EXERCISE DATA »

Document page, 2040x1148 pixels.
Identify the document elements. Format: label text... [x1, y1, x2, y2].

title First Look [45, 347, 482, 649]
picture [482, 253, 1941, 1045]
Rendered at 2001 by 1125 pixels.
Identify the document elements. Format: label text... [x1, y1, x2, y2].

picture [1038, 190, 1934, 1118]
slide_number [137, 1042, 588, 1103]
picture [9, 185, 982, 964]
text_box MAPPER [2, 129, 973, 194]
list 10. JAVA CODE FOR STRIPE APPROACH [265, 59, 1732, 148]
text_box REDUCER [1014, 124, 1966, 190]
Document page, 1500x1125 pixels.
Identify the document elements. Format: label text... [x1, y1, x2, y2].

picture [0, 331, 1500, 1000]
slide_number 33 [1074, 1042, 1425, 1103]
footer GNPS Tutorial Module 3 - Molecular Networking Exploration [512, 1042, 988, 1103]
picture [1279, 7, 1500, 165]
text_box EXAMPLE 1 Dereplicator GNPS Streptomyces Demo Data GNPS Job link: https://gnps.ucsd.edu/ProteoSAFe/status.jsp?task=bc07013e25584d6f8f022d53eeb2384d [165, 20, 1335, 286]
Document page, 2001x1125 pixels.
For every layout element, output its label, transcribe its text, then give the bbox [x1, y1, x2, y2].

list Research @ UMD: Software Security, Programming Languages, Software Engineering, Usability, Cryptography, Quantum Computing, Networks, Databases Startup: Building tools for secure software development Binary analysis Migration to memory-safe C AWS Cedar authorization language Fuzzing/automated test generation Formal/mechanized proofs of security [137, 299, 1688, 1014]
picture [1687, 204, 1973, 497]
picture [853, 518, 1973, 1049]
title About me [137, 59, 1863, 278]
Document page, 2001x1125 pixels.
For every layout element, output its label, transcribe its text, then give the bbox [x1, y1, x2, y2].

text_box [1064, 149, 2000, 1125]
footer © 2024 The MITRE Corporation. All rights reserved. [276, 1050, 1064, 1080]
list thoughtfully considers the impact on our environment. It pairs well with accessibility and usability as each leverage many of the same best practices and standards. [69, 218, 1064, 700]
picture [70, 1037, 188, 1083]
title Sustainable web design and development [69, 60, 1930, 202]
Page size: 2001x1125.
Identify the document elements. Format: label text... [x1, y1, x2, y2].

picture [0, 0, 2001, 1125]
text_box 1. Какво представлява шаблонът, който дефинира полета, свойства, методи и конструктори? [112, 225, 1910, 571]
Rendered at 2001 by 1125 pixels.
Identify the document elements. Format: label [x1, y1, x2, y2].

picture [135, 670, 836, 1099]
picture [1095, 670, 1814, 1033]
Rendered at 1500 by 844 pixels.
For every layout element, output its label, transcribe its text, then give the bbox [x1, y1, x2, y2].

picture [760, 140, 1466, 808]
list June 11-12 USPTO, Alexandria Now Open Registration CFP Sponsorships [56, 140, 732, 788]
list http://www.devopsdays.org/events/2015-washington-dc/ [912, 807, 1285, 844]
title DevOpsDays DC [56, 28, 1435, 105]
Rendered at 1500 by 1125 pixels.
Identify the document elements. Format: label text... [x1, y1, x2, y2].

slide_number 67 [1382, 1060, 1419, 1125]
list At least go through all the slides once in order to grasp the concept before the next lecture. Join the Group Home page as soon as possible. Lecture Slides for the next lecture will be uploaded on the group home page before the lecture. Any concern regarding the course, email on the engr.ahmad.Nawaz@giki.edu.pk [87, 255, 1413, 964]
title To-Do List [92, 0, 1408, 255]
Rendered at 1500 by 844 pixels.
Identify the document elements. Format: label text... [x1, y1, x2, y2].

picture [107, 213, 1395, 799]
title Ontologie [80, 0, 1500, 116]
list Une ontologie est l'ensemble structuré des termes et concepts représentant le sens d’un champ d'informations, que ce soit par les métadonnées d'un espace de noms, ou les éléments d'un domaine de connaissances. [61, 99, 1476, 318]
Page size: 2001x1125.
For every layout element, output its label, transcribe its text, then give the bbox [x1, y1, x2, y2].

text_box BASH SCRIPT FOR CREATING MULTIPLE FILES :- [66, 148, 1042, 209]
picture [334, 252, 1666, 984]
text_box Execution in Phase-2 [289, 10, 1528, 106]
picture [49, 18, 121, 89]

WHAT YOU NEED TO DO » Reproduce the entries exactly, dropping nothing.

ANSWER SPACE »
Document page, 2040x1148 pixels.
Identify the document elements. Format: label text... [x1, y1, x2, y2].

title First Look [45, 347, 482, 649]
picture [482, 253, 1941, 1045]
Rendered at 2001 by 1125 pixels.
Identify the document elements. Format: label text... [x1, y1, x2, y2].

picture [1038, 190, 1934, 1118]
slide_number [137, 1042, 588, 1103]
picture [9, 185, 982, 964]
text_box MAPPER [2, 129, 973, 194]
list 10. JAVA CODE FOR STRIPE APPROACH [265, 59, 1732, 148]
text_box REDUCER [1014, 124, 1966, 190]
Document page, 1500x1125 pixels.
Identify the document elements. Format: label text... [x1, y1, x2, y2].

picture [0, 331, 1500, 1000]
slide_number 33 [1074, 1042, 1425, 1103]
footer GNPS Tutorial Module 3 - Molecular Networking Exploration [512, 1042, 988, 1103]
picture [1279, 7, 1500, 165]
text_box EXAMPLE 1 Dereplicator GNPS Streptomyces Demo Data GNPS Job link: https://gnps.ucsd.edu/ProteoSAFe/status.jsp?task=bc07013e25584d6f8f022d53eeb2384d [165, 20, 1335, 286]
Document page, 2001x1125 pixels.
For every layout element, output its label, transcribe its text, then give the bbox [x1, y1, x2, y2].

list Research @ UMD: Software Security, Programming Languages, Software Engineering, Usability, Cryptography, Quantum Computing, Networks, Databases Startup: Building tools for secure software development Binary analysis Migration to memory-safe C AWS Cedar authorization language Fuzzing/automated test generation Formal/mechanized proofs of security [137, 299, 1688, 1014]
picture [1687, 204, 1973, 497]
picture [853, 518, 1973, 1049]
title About me [137, 59, 1863, 278]
Document page, 2001x1125 pixels.
For every layout element, output its label, transcribe its text, then give the bbox [x1, y1, x2, y2].

text_box [1064, 149, 2000, 1125]
footer © 2024 The MITRE Corporation. All rights reserved. [276, 1050, 1064, 1080]
list thoughtfully considers the impact on our environment. It pairs well with accessibility and usability as each leverage many of the same best practices and standards. [69, 218, 1064, 700]
picture [70, 1037, 188, 1083]
title Sustainable web design and development [69, 60, 1930, 202]
Page size: 2001x1125.
Identify the document elements. Format: label text... [x1, y1, x2, y2].

picture [0, 0, 2001, 1125]
text_box 1. Какво представлява шаблонът, който дефинира полета, свойства, методи и конструктори? [112, 225, 1910, 571]
Rendered at 2001 by 1125 pixels.
Identify the document elements. Format: label [x1, y1, x2, y2].

picture [135, 670, 836, 1099]
picture [1095, 670, 1814, 1033]
Rendered at 1500 by 844 pixels.
For every layout element, output its label, transcribe its text, then give the bbox [x1, y1, x2, y2].

picture [760, 140, 1466, 808]
list June 11-12 USPTO, Alexandria Now Open Registration CFP Sponsorships [56, 140, 732, 788]
list http://www.devopsdays.org/events/2015-washington-dc/ [912, 807, 1285, 844]
title DevOpsDays DC [56, 28, 1435, 105]
Rendered at 1500 by 1125 pixels.
Identify the document elements. Format: label text... [x1, y1, x2, y2].

slide_number 67 [1382, 1060, 1419, 1125]
list At least go through all the slides once in order to grasp the concept before the next lecture. Join the Group Home page as soon as possible. Lecture Slides for the next lecture will be uploaded on the group home page before the lecture. Any concern regarding the course, email on the engr.ahmad.Nawaz@giki.edu.pk [87, 255, 1413, 964]
title To-Do List [92, 0, 1408, 255]
Rendered at 1500 by 844 pixels.
Identify the document elements. Format: label text... [x1, y1, x2, y2].

picture [107, 213, 1395, 799]
title Ontologie [80, 0, 1500, 116]
list Une ontologie est l'ensemble structuré des termes et concepts représentant le sens d’un champ d'informations, que ce soit par les métadonnées d'un espace de noms, ou les éléments d'un domaine de connaissances. [61, 99, 1476, 318]
Page size: 2001x1125.
For every layout element, output its label, transcribe its text, then give the bbox [x1, y1, x2, y2].

text_box BASH SCRIPT FOR CREATING MULTIPLE FILES :- [66, 148, 1042, 209]
picture [334, 252, 1666, 984]
text_box Execution in Phase-2 [289, 10, 1528, 106]
picture [49, 18, 121, 89]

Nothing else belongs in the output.